学校や幼稚園からの文書は、
それなりに堅い。
きちんとしているものと思われるかもしれないが、
概して、文章はまずい。
いや、レベル差が大きい、としておこうか。

何が言いたいのか、分からない文章が多い。
もちろん、その腹は大抵の場合察することができる。
しかし、純粋に文章として見た場合、
奇妙なものがかなりある。

単純な文字や言葉の間違いもしばしば見られる。
とくに幼稚園のは、ひどい。
日付の間違いなど、ざらである。
学校にしても、昨年度のをベースにして打ち換えているので、
日付と曜日のずれることが、よくある。誰かチェックしているのか、と思うが、たぶん、していないのだろう。
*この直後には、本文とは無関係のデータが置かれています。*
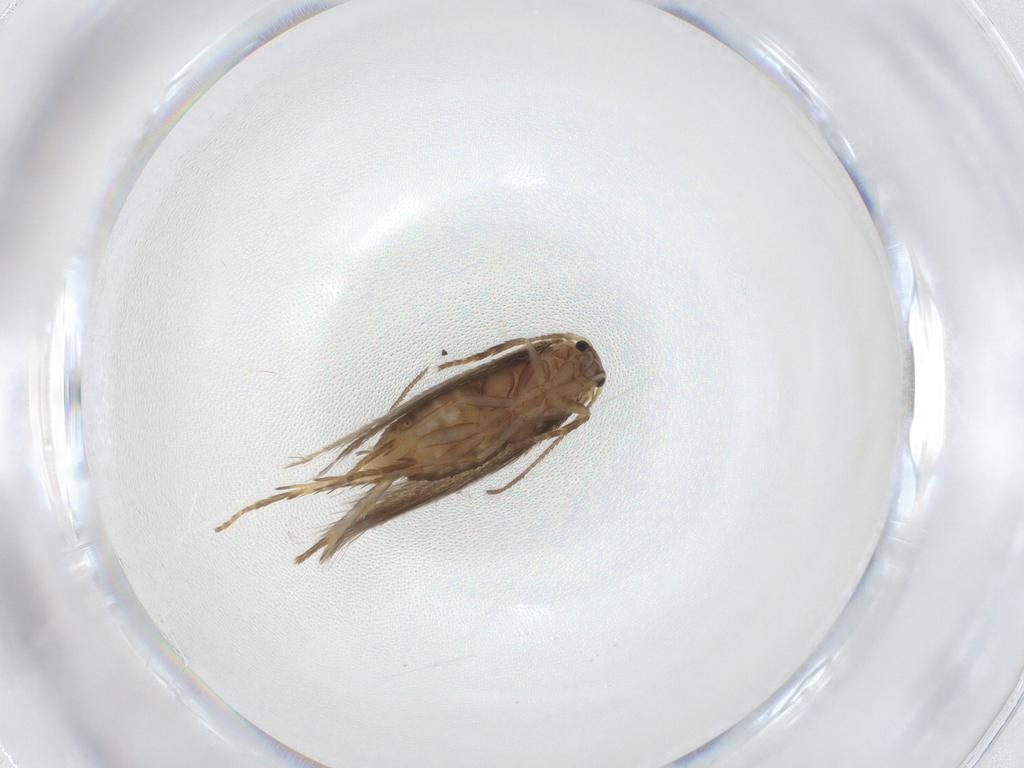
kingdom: Animalia
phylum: Arthropoda
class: Insecta
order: Lepidoptera
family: Nepticulidae
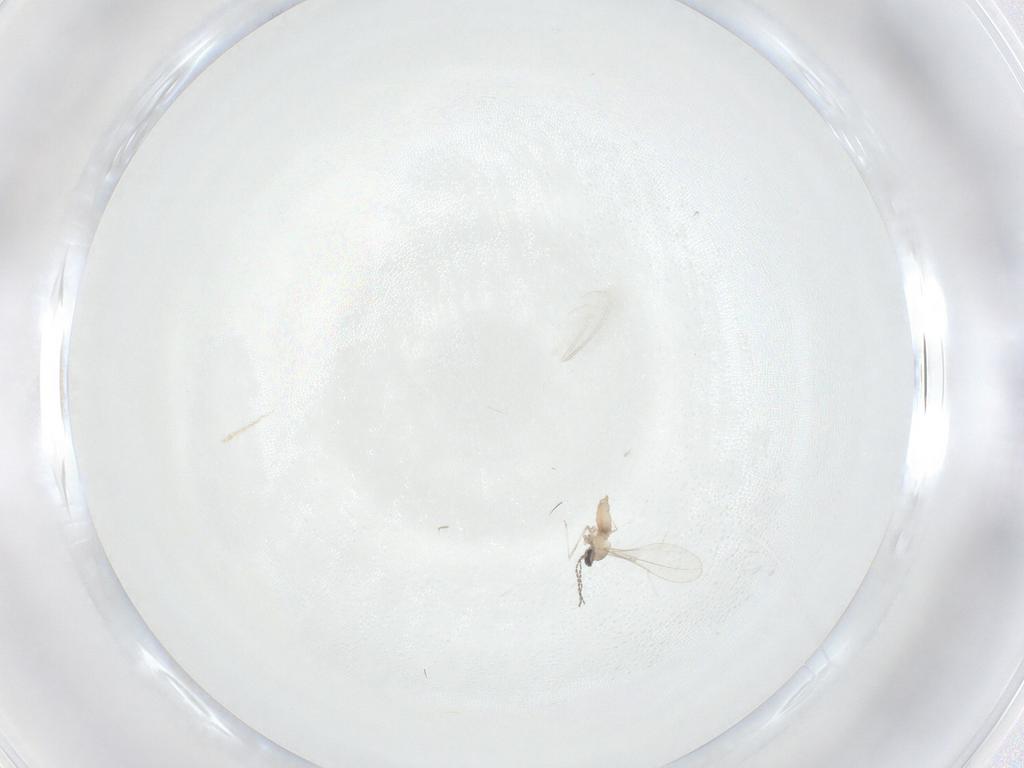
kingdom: Animalia
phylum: Arthropoda
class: Insecta
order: Diptera
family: Cecidomyiidae
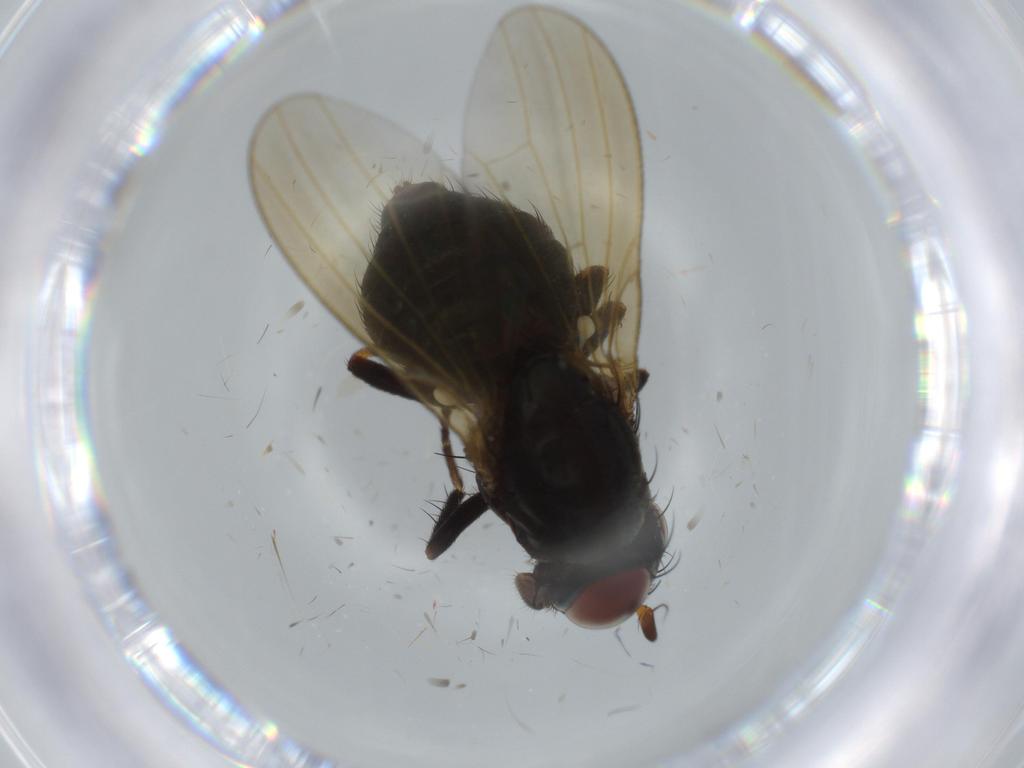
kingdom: Animalia
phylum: Arthropoda
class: Insecta
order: Diptera
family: Lauxaniidae
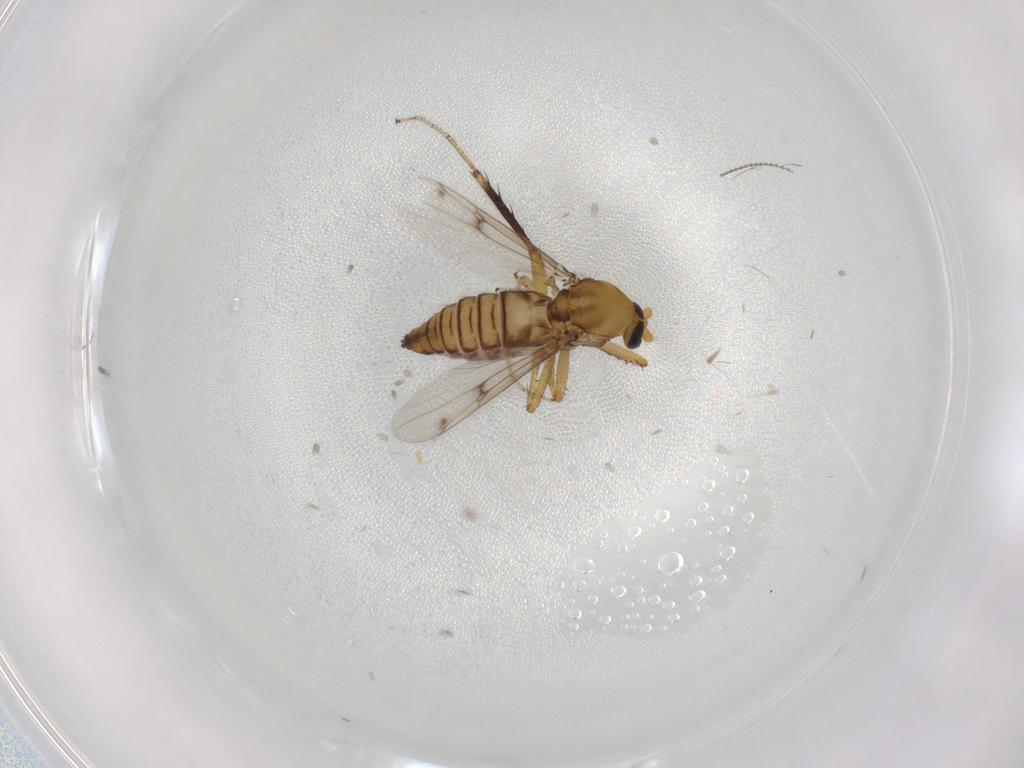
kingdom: Animalia
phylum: Arthropoda
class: Insecta
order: Diptera
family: Ceratopogonidae
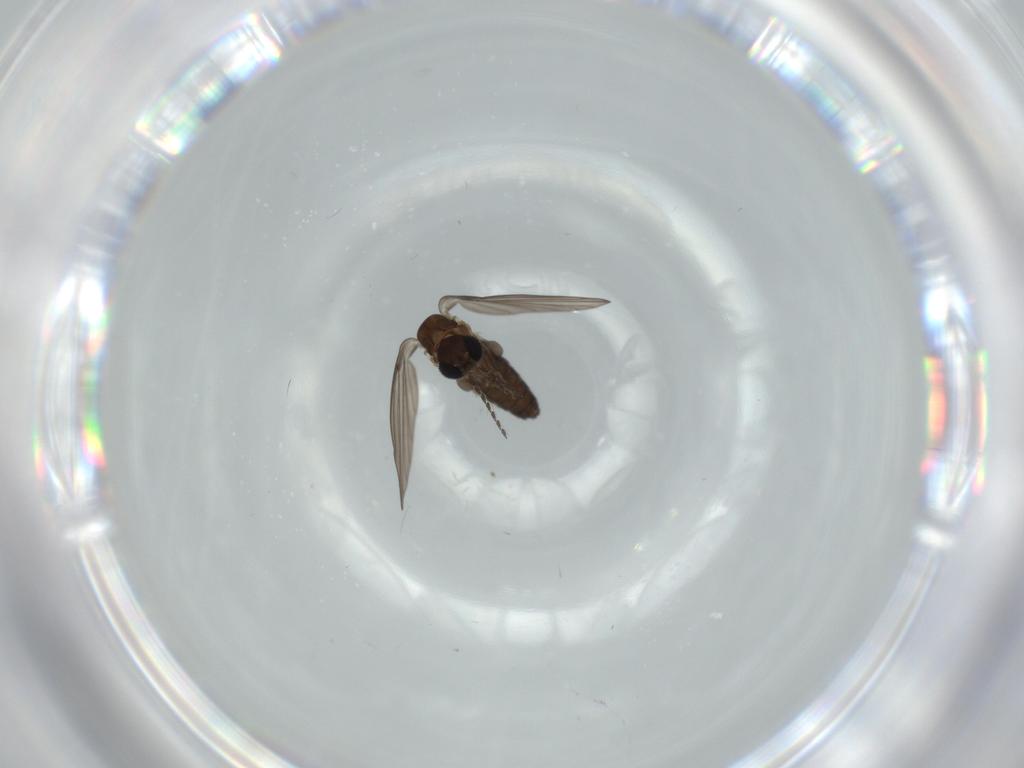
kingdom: Animalia
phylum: Arthropoda
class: Insecta
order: Diptera
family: Psychodidae
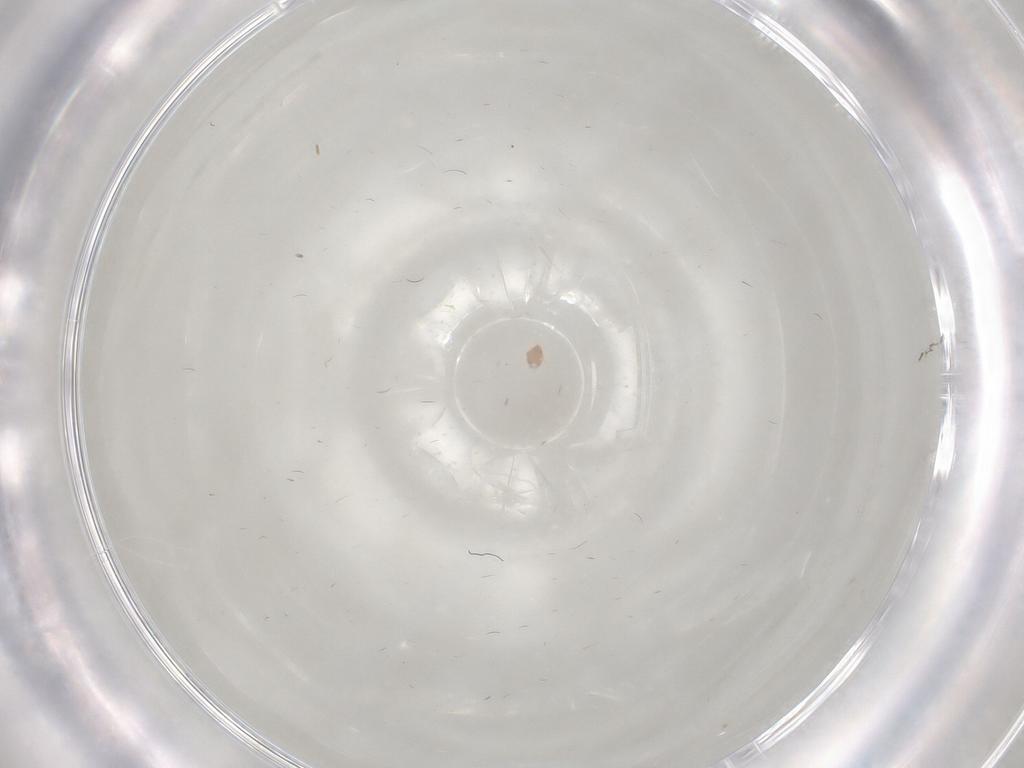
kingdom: Animalia
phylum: Arthropoda
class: Insecta
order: Diptera
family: Cecidomyiidae
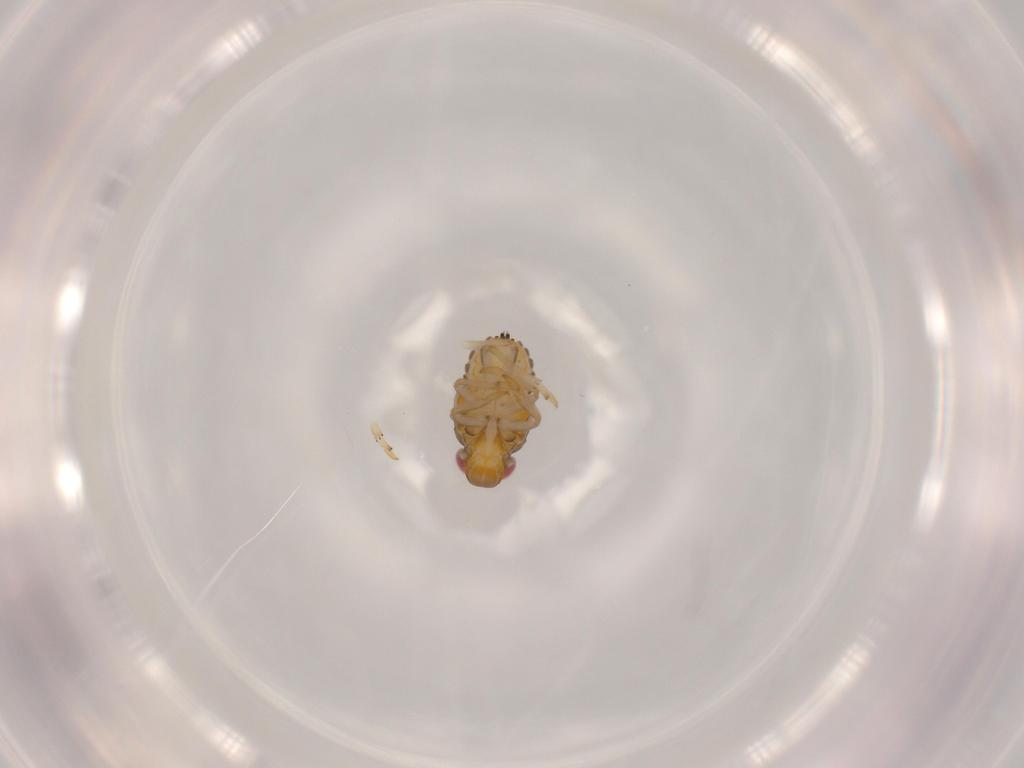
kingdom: Animalia
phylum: Arthropoda
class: Insecta
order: Hemiptera
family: Issidae
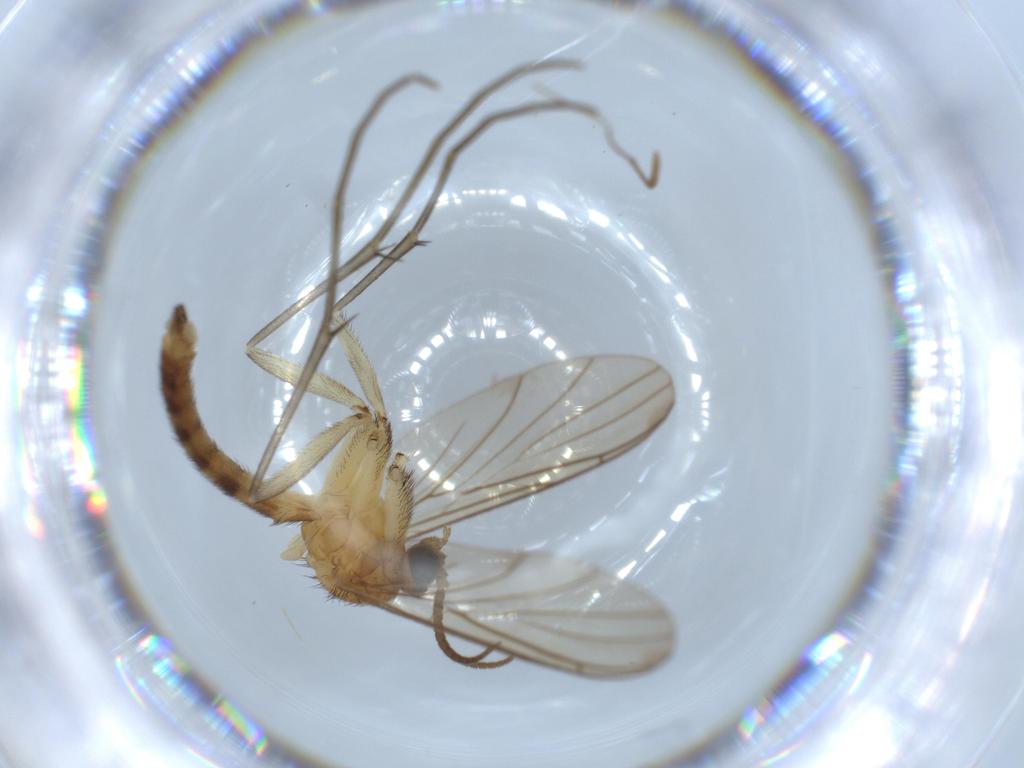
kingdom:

また、一見礼儀正しくきちんとした文書のようでありながら、呼応がおかしかったり主語と述語がねじれていたり、指示語が何をさしているのか不明瞭だったりすることもある。中にはそのために、解釈が違ってくる場合もあるから、無視できない。教育のプロが、こうなのである。生徒たちについて、書くのが下手になった、などと言っている場合ではない。教師の文章力が、確かに落ちている。ただ、私もそれは当然のことだと考えている。進学塾には、それなりに勉強をしたいという子が集まっている。それでも、彼らに作文を書かせると、いただけない。こうした生徒たちが大人になっているのであるから、一般の人々がそれほど文章で、自分の考えていることを「正しく」伝えられるようには、とうてい思えないのだ。文章を書くというのは、古来、たいへんなエリートの仕事だったはずだ。エジプトの書記は、その特技のゆえに、仕事を与えられた。それは身分云々によらず、特筆すべき才能だったのだ。今は、(エリートに限るという意味ではないが)そうした特技をもつわけではない人々が、いとも簡単に文書を、しかも公文書を記す時代である。だから、公の文書といえども、お粗末極まりないことが起こるのだ。もちろん、この私もまた、その一人である。公文書ではないが、何が言いたいのか分からないような文章を公衆の面前に晒している。いったい、幾度、意図しない誤解を招いて人を怒らせたことか。自分の考えていることを、「正しく」書く力というものは、社会でたいへん役立つことなのだ、と齋藤孝氏をはじめ、多くの人が力説している。それだけに、書く力は、すべての人に備わっているわけではない。だから逆に考えてみよう。学校の文書というものが、正確に書かれているなどとあまり信頼しないがよい。しばしばそれは政治的文書であるから、建前を言って自分は義務を果たしたつもりになっているだけである。言葉に、信頼をなくさせるようにしているのが、残念ながら、公教育の常識なのである。